Tamar European Industrial Fund (TEIF) has reported asset sales of a total gross consideration of GBP66.07m for the year ended 31 December 2012, a 3.34 per cent excess on the pre-sale valuations before transaction costs and tax.

Disposals comprised 15 assets and a further six individual units. 
 
Of these sales, 11 assets were located in the Nordics, demonstrating further progress on the company’s strategy to dispose of its Nordic assets, with these sales achieved at a 0.8 per cent premium to valuation.
 
In December, the group made its first disposal from the trading portfolio it acquired in October 2011.  The asset in Trappes was sold at 18 per cent above the September 2012 CBRE valuation and within the projected timeframe.
 
Following asset sales and regular amortisation, debt of GBP51.2m (2011 - GBP27.3m) was repaid in the year.  At the year-end, gearing net of unrestricted cash balances stood at 42.3 per cent (2011- 52.1 per cent).
 
Asset management activities continue to add and protect value with ongoing leasing activity resulting in 33 new leases signed and 78 leases renewed during the year, representing over 130,000 sqm of space and GBP6.7m of gross annualised income.  A high level of tenant retention was achieved during the year at over 73 per cent by floor area.
 
Two dividend payments were made, in April and September 2012 of 0.75p per share each.
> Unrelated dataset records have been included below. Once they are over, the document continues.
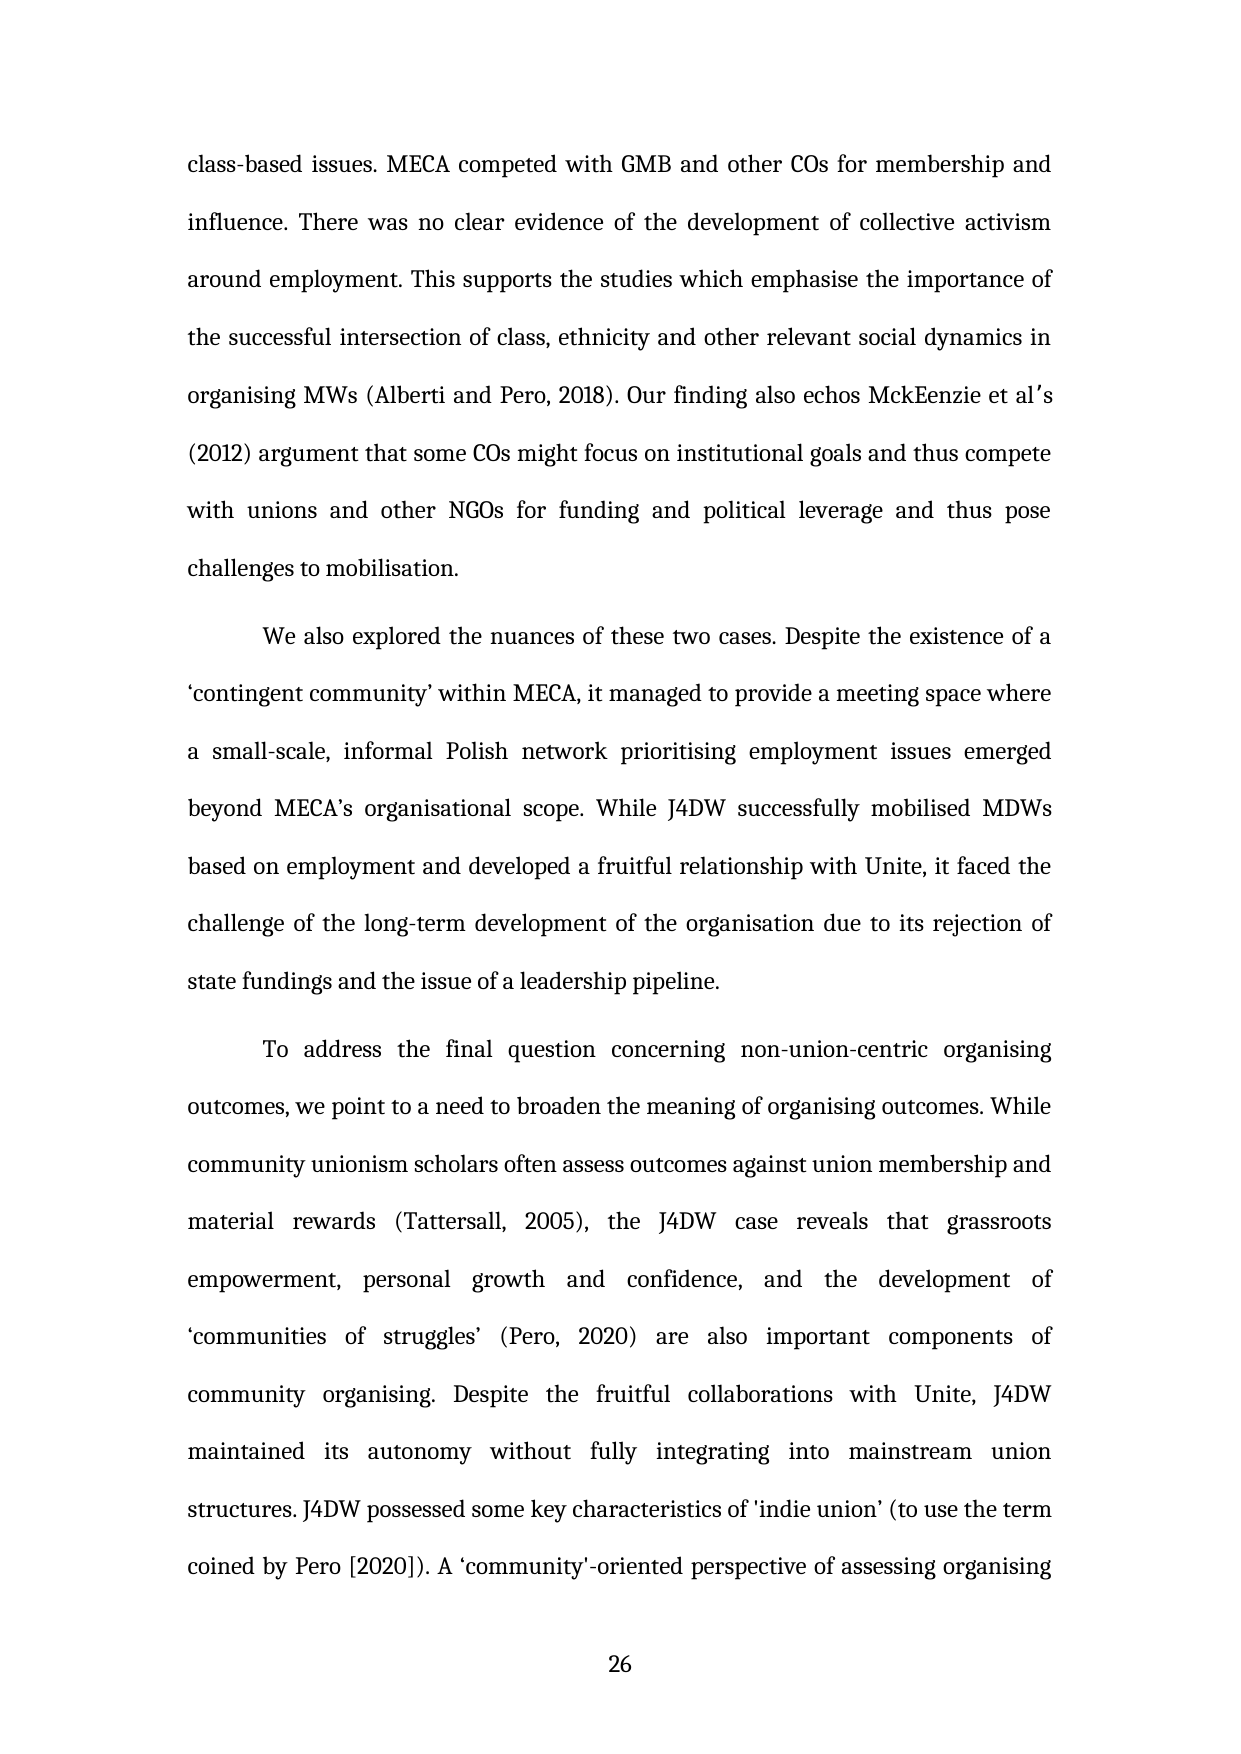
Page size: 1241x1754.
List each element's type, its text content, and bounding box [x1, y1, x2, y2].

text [187, 1034, 1053, 1581]
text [187, 150, 1053, 582]
text We also explored the nuances of these two cases. Despite the existence of a ‘contingent community’ within MECA, it managed to provide a meeting space where a small-scale, informal Polish network prioritising employment issues emerged beyond MECA’s organisational scope. While J4DW successfully mobilised MDWs based on employment and developed a fruitful relationship with Unite, it faced the challenge of the long-term development of the organisation due to its rejection of state fundings and the issue of a leadership pipeline. [187, 622, 1053, 995]
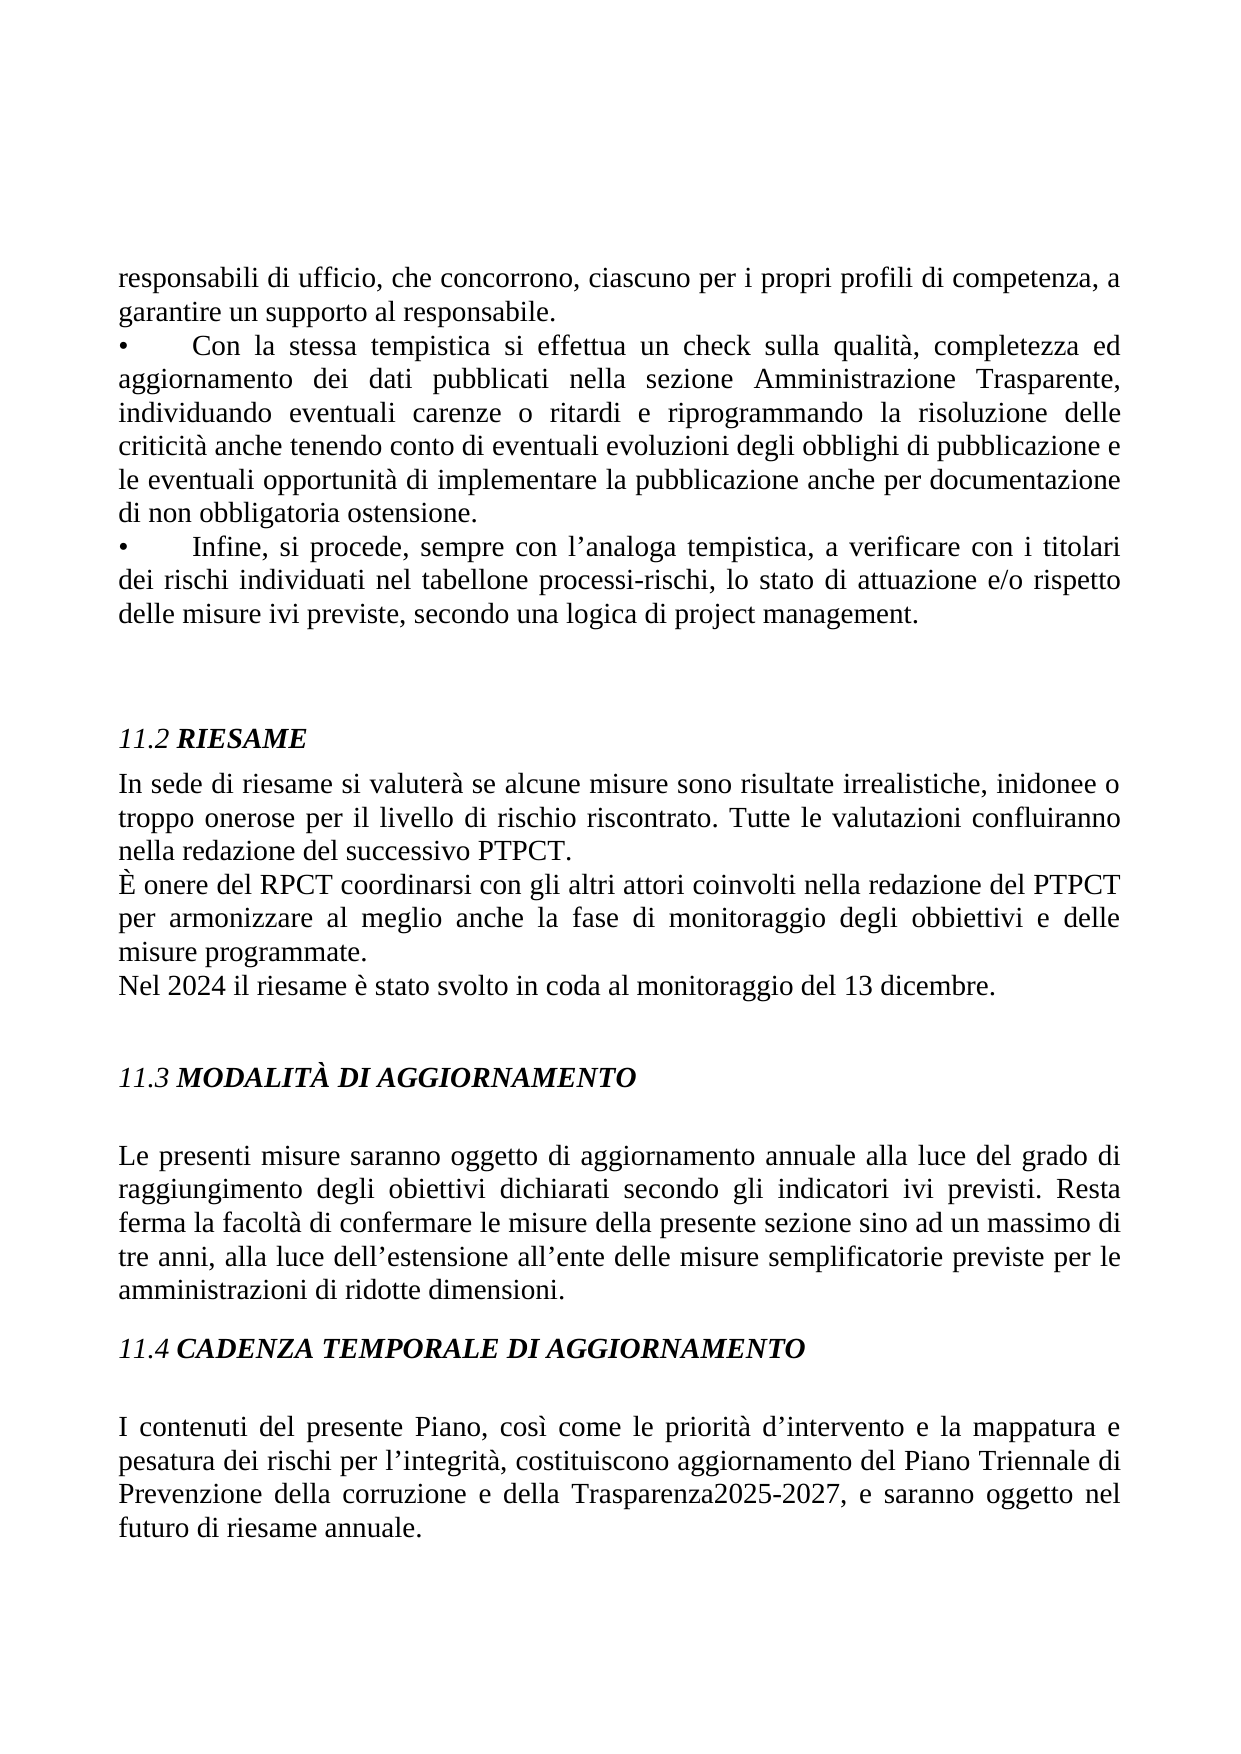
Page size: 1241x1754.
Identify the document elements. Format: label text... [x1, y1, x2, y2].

text • Infine, si procede, sempre con l’analoga tempistica, a verificare con i titolari dei rischi individuati nel tabellone processi-rischi, lo stato di attuazione e/o rispetto delle misure ivi previste, secondo una logica di project management. [118, 529, 1122, 629]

The board proposes to pay a further interim dividend of 0.75p per share on 26 April 2013 to shareholders on the register on 12 April 2013.
 
Giles Weaver, chairman, says: “I am pleased to report that the Group has continued to make progress on its Nordic sales programme whilst retaining value through new leasing and the re-gearing of existing leases.  Following the sales of Fredrikstad and Moss in December 2012, the entire Norwegian portfolio has now been disposed of with a total of 11 Nordic assets sold over the year at a premium to book value. There are now just four assets remaining (three in Sweden and one in Finland) representing nine per cent of the fund’s value.
 
“Sales have also been made from the wider portfolio, including the ongoing break-up of estates in Belgium and France where units are being sold to owner-occupiers. The sale of vacant units has also had a positive impact on the overall occupancy of the portfolio. The first sale from the portfolio purchased in 2011 proved a notable success with the sale of an asset at an 18 per cent premium to the September 2012 CBRE valuation, following a successful lease up of the whole asset. Overall, gross sale prices have been achieved at prices above valuation but when disposal costs are stripped out including CGT, debt prepayment fees and swap break fees this translates to net proceeds 6.5 per cent lower than valuation.
 
“It remains the board’s intention to return excess cash generated from the disposal programme to shareholders and surplus cash is being transferred into sterling to mitigate, as far as is possible, currency fluctuations and facilitate a distribution. With the December 2013 extension to the Deutsche Bank financing coming into focus, the board are being prudent in looking to satisfy the terms of this extension before any cash is distributed.  Discussions are ongoing with the bank to enable the fund to move forward, notwithstanding that the board continue to maintain the half yearly dividend in the interim.
 
“The board considers that the pending acquisition of Tamar Financial Services Limited by PATRIZIA AG should be a benefit to the fund in that the resources of Tamar should be substantially increased and the substance of Tamar as an entity is inherently stronger.”